Each record below needs to be retyped exactly.
*** Opening PROVIDED DATA ***
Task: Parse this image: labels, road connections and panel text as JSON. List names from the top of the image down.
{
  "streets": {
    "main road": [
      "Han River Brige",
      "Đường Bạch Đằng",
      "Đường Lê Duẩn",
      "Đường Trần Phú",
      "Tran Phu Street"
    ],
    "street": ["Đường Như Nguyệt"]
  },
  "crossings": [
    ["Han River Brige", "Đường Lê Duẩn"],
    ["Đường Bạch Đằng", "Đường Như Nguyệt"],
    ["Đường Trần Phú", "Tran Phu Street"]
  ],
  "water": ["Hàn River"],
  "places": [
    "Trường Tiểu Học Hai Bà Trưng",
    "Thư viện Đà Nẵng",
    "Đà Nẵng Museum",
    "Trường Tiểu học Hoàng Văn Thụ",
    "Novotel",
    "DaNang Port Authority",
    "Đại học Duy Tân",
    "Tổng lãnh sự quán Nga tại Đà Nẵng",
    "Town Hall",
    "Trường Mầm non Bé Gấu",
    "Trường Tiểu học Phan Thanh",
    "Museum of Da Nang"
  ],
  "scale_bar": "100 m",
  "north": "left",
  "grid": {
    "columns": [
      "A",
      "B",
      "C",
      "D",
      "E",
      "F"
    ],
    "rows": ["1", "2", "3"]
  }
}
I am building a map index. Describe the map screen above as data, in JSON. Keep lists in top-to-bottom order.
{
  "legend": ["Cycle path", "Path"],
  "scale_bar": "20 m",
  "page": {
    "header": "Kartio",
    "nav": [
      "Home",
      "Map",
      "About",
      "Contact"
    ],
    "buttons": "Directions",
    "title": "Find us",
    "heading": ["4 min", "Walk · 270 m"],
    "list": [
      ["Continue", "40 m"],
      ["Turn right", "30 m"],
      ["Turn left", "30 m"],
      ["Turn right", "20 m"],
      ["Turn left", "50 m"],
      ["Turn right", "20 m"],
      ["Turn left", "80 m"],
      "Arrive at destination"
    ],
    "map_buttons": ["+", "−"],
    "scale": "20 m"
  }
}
*** Closing PROVIDED DATA ***
◆ **RESULT FOR THIS EXERCISE**:
Task: Parse this image: labels, road connections and panel text as JSON. List names from the top of the image down.
{
  "streets": {
    "main road": [
      "Han River Brige",
      "Đường Bạch Đằng",
      "Đường Lê Duẩn",
      "Đường Trần Phú",
      "Tran Phu Street"
    ],
    "street": ["Đường Như Nguyệt"]
  },
  "crossings": [
    ["Han River Brige", "Đường Lê Duẩn"],
    ["Đường Bạch Đằng", "Đường Như Nguyệt"],
    ["Đường Trần Phú", "Tran Phu Street"]
  ],
  "water": ["Hàn River"],
  "places": [
    "Trường Tiểu Học Hai Bà Trưng",
    "Thư viện Đà Nẵng",
    "Đà Nẵng Museum",
    "Trường Tiểu học Hoàng Văn Thụ",
    "Novotel",
    "DaNang Port Authority",
    "Đại học Duy Tân",
    "Tổng lãnh sự quán Nga tại Đà Nẵng",
    "Town Hall",
    "Trường Mầm non Bé Gấu",
    "Trường Tiểu học Phan Thanh",
    "Museum of Da Nang"
  ],
  "scale_bar": "100 m",
  "north": "left",
  "grid": {
    "columns": [
      "A",
      "B",
      "C",
      "D",
      "E",
      "F"
    ],
    "rows": ["1", "2", "3"]
  }
}
I am building a map index. Describe the map screen above as data, in JSON. Keep lists in top-to-bottom order.
{
  "legend": ["Cycle path", "Path"],
  "scale_bar": "20 m",
  "page": {
    "header": "Kartio",
    "nav": [
      "Home",
      "Map",
      "About",
      "Contact"
    ],
    "buttons": "Directions",
    "title": "Find us",
    "heading": ["4 min", "Walk · 270 m"],
    "list": [
      ["Continue", "40 m"],
      ["Turn right", "30 m"],
      ["Turn left", "30 m"],
      ["Turn right", "20 m"],
      ["Turn left", "50 m"],
      ["Turn right", "20 m"],
      ["Turn left", "80 m"],
      "Arrive at destination"
    ],
    "map_buttons": ["+", "−"],
    "scale": "20 m"
  }
}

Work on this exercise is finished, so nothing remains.